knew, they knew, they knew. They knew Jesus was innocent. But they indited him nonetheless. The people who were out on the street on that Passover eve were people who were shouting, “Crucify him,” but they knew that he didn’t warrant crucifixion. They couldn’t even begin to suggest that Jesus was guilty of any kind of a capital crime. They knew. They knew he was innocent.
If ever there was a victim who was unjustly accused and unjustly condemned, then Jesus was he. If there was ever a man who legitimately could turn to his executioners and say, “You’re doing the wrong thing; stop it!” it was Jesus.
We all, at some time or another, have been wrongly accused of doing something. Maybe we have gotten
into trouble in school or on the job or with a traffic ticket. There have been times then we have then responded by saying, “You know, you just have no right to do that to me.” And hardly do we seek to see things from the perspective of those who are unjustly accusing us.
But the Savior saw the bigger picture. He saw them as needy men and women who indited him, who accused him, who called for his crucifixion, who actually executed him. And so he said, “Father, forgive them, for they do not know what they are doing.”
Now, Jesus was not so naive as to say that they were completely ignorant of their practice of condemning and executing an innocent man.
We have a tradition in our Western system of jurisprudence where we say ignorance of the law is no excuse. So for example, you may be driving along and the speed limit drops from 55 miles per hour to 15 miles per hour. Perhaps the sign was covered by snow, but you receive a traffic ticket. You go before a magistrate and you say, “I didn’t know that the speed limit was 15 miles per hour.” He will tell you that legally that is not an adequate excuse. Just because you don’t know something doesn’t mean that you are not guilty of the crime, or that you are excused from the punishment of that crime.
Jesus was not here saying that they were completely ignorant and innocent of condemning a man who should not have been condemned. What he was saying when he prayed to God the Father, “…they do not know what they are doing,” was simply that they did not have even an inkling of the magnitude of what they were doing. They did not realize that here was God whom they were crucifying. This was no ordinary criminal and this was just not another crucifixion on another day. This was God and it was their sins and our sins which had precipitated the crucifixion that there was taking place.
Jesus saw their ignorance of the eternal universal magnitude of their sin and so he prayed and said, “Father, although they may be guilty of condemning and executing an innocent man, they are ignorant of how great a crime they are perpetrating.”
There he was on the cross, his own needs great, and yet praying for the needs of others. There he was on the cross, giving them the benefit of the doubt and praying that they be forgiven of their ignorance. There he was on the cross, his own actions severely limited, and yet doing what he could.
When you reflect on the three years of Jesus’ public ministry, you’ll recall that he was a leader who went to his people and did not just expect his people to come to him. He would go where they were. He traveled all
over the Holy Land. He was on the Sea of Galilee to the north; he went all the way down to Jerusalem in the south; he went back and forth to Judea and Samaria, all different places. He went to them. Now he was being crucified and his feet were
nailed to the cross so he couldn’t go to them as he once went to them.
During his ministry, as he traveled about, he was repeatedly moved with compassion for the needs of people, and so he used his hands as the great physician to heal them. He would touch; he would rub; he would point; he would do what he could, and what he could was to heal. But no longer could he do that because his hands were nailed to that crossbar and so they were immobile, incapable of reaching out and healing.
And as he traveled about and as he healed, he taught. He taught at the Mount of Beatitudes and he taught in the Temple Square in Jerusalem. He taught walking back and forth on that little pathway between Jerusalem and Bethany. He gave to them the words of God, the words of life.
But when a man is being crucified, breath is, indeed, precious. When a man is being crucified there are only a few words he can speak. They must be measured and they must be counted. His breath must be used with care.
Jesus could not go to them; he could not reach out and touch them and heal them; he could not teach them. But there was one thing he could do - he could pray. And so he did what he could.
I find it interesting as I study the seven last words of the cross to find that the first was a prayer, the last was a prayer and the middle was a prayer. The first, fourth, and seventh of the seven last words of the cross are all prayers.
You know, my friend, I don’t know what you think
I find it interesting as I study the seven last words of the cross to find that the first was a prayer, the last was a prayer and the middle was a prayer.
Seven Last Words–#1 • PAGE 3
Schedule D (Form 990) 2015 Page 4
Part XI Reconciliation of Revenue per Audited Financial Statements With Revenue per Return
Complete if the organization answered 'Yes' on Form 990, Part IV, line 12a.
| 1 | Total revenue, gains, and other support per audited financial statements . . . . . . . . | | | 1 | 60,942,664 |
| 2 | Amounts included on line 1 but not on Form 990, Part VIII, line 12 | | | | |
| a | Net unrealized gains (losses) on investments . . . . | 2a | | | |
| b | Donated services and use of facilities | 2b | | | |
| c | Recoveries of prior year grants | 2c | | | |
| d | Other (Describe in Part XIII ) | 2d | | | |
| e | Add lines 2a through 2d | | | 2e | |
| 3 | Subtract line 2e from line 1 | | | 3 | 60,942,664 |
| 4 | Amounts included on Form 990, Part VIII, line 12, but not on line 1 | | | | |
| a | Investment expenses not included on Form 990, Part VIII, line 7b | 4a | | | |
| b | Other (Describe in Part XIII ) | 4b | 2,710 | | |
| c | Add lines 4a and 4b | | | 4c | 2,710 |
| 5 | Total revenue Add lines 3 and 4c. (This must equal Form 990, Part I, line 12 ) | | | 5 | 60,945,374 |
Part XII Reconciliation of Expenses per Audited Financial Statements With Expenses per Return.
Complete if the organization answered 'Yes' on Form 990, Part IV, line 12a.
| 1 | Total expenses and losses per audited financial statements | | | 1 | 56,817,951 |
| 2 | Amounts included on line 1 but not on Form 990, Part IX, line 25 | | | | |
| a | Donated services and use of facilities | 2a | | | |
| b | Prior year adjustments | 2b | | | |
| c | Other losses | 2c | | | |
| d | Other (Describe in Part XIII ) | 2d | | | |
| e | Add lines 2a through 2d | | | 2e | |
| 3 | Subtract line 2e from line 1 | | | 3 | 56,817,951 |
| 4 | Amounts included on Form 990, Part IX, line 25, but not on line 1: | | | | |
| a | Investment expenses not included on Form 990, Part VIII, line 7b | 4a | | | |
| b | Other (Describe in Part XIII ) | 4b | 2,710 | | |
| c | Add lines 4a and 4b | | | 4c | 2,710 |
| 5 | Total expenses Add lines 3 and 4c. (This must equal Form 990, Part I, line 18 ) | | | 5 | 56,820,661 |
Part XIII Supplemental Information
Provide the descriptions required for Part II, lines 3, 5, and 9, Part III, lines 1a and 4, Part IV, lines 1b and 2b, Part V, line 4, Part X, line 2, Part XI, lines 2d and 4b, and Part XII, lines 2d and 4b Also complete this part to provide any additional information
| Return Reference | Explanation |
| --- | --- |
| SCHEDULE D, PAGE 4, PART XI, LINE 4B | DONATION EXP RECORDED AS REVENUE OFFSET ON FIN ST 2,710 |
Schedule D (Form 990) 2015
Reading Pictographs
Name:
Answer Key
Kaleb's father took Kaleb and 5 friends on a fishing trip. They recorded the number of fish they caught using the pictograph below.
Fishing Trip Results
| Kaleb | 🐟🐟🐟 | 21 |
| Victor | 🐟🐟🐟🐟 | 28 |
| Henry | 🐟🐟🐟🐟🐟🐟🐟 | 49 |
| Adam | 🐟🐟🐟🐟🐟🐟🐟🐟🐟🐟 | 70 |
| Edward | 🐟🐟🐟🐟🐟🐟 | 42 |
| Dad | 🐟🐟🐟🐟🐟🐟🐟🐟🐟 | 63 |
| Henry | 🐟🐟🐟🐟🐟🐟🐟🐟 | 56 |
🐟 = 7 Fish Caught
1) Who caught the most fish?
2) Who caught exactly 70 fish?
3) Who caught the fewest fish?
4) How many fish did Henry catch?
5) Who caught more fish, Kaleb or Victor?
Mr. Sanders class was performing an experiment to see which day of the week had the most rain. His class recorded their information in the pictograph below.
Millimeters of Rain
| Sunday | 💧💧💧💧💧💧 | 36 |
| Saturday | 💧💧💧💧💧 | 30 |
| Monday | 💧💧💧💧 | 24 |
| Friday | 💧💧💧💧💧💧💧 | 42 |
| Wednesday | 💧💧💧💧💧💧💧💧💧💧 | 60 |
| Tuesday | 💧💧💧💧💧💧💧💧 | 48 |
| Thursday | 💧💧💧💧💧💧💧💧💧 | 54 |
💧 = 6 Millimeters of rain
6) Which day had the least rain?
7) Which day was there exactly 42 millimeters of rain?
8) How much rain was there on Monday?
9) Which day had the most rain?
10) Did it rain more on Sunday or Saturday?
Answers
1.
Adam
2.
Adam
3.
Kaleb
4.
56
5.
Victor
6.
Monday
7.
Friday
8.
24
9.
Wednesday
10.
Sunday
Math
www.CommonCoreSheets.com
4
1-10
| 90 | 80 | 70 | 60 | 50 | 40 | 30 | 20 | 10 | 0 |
.....
YOUR ASSIGNMENT:
Please write out, exactly as they appear above, only the lines in the stretch from the line with "1) Who caught the most fish?" through the line with "5) Who caught more fish, Kaleb or Victor?".

EXERCISE ANSWER:
1) Who caught the most fish?
2) Who caught exactly 70 fish?
3) Who caught the fewest fish?
4) How many fish did Henry catch?
5) Who caught more fish, Kaleb or Victor?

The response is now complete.